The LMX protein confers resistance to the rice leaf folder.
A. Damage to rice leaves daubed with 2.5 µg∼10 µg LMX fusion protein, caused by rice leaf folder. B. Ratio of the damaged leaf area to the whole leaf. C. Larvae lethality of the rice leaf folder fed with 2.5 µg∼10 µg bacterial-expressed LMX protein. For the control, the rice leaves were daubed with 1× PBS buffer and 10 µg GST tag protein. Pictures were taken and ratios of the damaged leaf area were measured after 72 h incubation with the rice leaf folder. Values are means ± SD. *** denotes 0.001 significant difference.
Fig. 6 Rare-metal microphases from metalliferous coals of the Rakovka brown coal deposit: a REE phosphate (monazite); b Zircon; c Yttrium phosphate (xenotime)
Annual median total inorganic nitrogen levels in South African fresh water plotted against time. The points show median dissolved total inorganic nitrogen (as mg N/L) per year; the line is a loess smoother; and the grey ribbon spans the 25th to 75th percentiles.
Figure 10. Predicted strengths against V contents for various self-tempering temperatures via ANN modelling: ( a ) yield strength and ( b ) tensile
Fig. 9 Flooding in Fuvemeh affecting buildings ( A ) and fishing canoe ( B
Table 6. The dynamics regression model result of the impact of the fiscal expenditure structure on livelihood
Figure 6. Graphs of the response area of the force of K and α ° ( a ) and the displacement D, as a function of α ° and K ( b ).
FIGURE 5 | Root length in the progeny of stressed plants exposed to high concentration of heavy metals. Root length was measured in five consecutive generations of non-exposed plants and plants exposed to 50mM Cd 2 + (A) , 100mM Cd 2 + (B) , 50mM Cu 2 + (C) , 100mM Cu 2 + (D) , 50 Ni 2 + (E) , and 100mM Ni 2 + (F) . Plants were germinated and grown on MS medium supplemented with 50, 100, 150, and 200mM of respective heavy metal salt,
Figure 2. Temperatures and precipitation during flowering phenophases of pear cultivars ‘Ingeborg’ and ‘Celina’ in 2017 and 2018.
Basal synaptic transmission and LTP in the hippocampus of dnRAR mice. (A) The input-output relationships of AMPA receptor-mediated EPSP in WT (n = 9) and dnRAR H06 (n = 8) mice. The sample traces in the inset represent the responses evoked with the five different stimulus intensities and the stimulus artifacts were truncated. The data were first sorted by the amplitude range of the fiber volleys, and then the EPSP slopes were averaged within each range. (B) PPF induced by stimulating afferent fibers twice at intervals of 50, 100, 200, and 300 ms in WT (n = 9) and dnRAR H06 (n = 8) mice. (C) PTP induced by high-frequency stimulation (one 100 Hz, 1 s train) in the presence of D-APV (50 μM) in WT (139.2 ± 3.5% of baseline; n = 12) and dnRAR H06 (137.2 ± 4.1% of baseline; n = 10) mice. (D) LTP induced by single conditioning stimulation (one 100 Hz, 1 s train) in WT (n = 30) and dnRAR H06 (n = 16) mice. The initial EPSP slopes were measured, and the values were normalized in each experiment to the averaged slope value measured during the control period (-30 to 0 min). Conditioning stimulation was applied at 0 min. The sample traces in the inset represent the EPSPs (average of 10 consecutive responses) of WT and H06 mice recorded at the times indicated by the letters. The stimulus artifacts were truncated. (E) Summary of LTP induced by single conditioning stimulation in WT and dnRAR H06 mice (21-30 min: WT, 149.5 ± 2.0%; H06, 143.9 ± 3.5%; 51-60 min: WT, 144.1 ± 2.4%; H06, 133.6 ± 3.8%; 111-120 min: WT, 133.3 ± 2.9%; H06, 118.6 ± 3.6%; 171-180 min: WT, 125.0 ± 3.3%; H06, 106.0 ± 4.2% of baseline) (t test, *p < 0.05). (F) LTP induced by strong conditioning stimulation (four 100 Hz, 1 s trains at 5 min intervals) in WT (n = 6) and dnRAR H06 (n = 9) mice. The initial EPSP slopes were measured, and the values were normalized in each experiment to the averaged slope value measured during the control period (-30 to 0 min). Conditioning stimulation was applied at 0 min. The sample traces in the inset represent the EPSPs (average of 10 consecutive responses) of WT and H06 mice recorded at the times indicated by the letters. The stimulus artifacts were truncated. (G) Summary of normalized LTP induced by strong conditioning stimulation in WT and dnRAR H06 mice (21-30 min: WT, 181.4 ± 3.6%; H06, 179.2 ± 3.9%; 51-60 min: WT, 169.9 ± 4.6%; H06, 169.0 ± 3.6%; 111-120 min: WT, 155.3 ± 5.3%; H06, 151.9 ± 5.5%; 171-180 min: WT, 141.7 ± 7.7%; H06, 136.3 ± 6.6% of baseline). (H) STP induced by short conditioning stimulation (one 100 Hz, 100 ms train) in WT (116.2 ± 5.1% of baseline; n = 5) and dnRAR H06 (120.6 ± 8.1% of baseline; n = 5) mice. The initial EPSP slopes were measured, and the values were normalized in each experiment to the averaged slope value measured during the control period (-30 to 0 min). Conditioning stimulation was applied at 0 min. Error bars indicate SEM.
※
§ **Your task**
Please return the whole listing, line for line, exactly.

§ **Task output**
The LMX protein confers resistance to the rice leaf folder.
A. Damage to rice leaves daubed with 2.5 µg∼10 µg LMX fusion protein, caused by rice leaf folder. B. Ratio of the damaged leaf area to the whole leaf. C. Larvae lethality of the rice leaf folder fed with 2.5 µg∼10 µg bacterial-expressed LMX protein. For the control, the rice leaves were daubed with 1× PBS buffer and 10 µg GST tag protein. Pictures were taken and ratios of the damaged leaf area were measured after 72 h incubation with the rice leaf folder. Values are means ± SD. *** denotes 0.001 significant difference.
Fig. 6 Rare-metal microphases from metalliferous coals of the Rakovka brown coal deposit: a REE phosphate (monazite); b Zircon; c Yttrium phosphate (xenotime)
Annual median total inorganic nitrogen levels in South African fresh water plotted against time. The points show median dissolved total inorganic nitrogen (as mg N/L) per year; the line is a loess smoother; and the grey ribbon spans the 25th to 75th percentiles.
Figure 10. Predicted strengths against V contents for various self-tempering temperatures via ANN modelling: ( a ) yield strength and ( b ) tensile
Fig. 9 Flooding in Fuvemeh affecting buildings ( A ) and fishing canoe ( B
Table 6. The dynamics regression model result of the impact of the fiscal expenditure structure on livelihood
Figure 6. Graphs of the response area of the force of K and α ° ( a ) and the displacement D, as a function of α ° and K ( b ).
FIGURE 5 | Root length in the progeny of stressed plants exposed to high concentration of heavy metals. Root length was measured in five consecutive generations of non-exposed plants and plants exposed to 50mM Cd 2 + (A) , 100mM Cd 2 + (B) , 50mM Cu 2 + (C) , 100mM Cu 2 + (D) , 50 Ni 2 + (E) , and 100mM Ni 2 + (F) . Plants were germinated and grown on MS medium supplemented with 50, 100, 150, and 200mM of respective heavy metal salt,
Figure 2. Temperatures and precipitation during flowering phenophases of pear cultivars ‘Ingeborg’ and ‘Celina’ in 2017 and 2018.
Basal synaptic transmission and LTP in the hippocampus of dnRAR mice. (A) The input-output relationships of AMPA receptor-mediated EPSP in WT (n = 9) and dnRAR H06 (n = 8) mice. The sample traces in the inset represent the responses evoked with the five different stimulus intensities and the stimulus artifacts were truncated. The data were first sorted by the amplitude range of the fiber volleys, and then the EPSP slopes were averaged within each range. (B) PPF induced by stimulating afferent fibers twice at intervals of 50, 100, 200, and 300 ms in WT (n = 9) and dnRAR H06 (n = 8) mice. (C) PTP induced by high-frequency stimulation (one 100 Hz, 1 s train) in the presence of D-APV (50 μM) in WT (139.2 ± 3.5% of baseline; n = 12) and dnRAR H06 (137.2 ± 4.1% of baseline; n = 10) mice. (D) LTP induced by single conditioning stimulation (one 100 Hz, 1 s train) in WT (n = 30) and dnRAR H06 (n = 16) mice. The initial EPSP slopes were measured, and the values were normalized in each experiment to the averaged slope value measured during the control period (-30 to 0 min). Conditioning stimulation was applied at 0 min. The sample traces in the inset represent the EPSPs (average of 10 consecutive responses) of WT and H06 mice recorded at the times indicated by the letters. The stimulus artifacts were truncated. (E) Summary of LTP induced by single conditioning stimulation in WT and dnRAR H06 mice (21-30 min: WT, 149.5 ± 2.0%; H06, 143.9 ± 3.5%; 51-60 min: WT, 144.1 ± 2.4%; H06, 133.6 ± 3.8%; 111-120 min: WT, 133.3 ± 2.9%; H06, 118.6 ± 3.6%; 171-180 min: WT, 125.0 ± 3.3%; H06, 106.0 ± 4.2% of baseline) (t test, *p < 0.05). (F) LTP induced by strong conditioning stimulation (four 100 Hz, 1 s trains at 5 min intervals) in WT (n = 6) and dnRAR H06 (n = 9) mice. The initial EPSP slopes were measured, and the values were normalized in each experiment to the averaged slope value measured during the control period (-30 to 0 min). Conditioning stimulation was applied at 0 min. The sample traces in the inset represent the EPSPs (average of 10 consecutive responses) of WT and H06 mice recorded at the times indicated by the letters. The stimulus artifacts were truncated. (G) Summary of normalized LTP induced by strong conditioning stimulation in WT and dnRAR H06 mice (21-30 min: WT, 181.4 ± 3.6%; H06, 179.2 ± 3.9%; 51-60 min: WT, 169.9 ± 4.6%; H06, 169.0 ± 3.6%; 111-120 min: WT, 155.3 ± 5.3%; H06, 151.9 ± 5.5%; 171-180 min: WT, 141.7 ± 7.7%; H06, 136.3 ± 6.6% of baseline). (H) STP induced by short conditioning stimulation (one 100 Hz, 100 ms train) in WT (116.2 ± 5.1% of baseline; n = 5) and dnRAR H06 (120.6 ± 8.1% of baseline; n = 5) mice. The initial EPSP slopes were measured, and the values were normalized in each experiment to the averaged slope value measured during the control period (-30 to 0 min). Conditioning stimulation was applied at 0 min. Error bars indicate SEM.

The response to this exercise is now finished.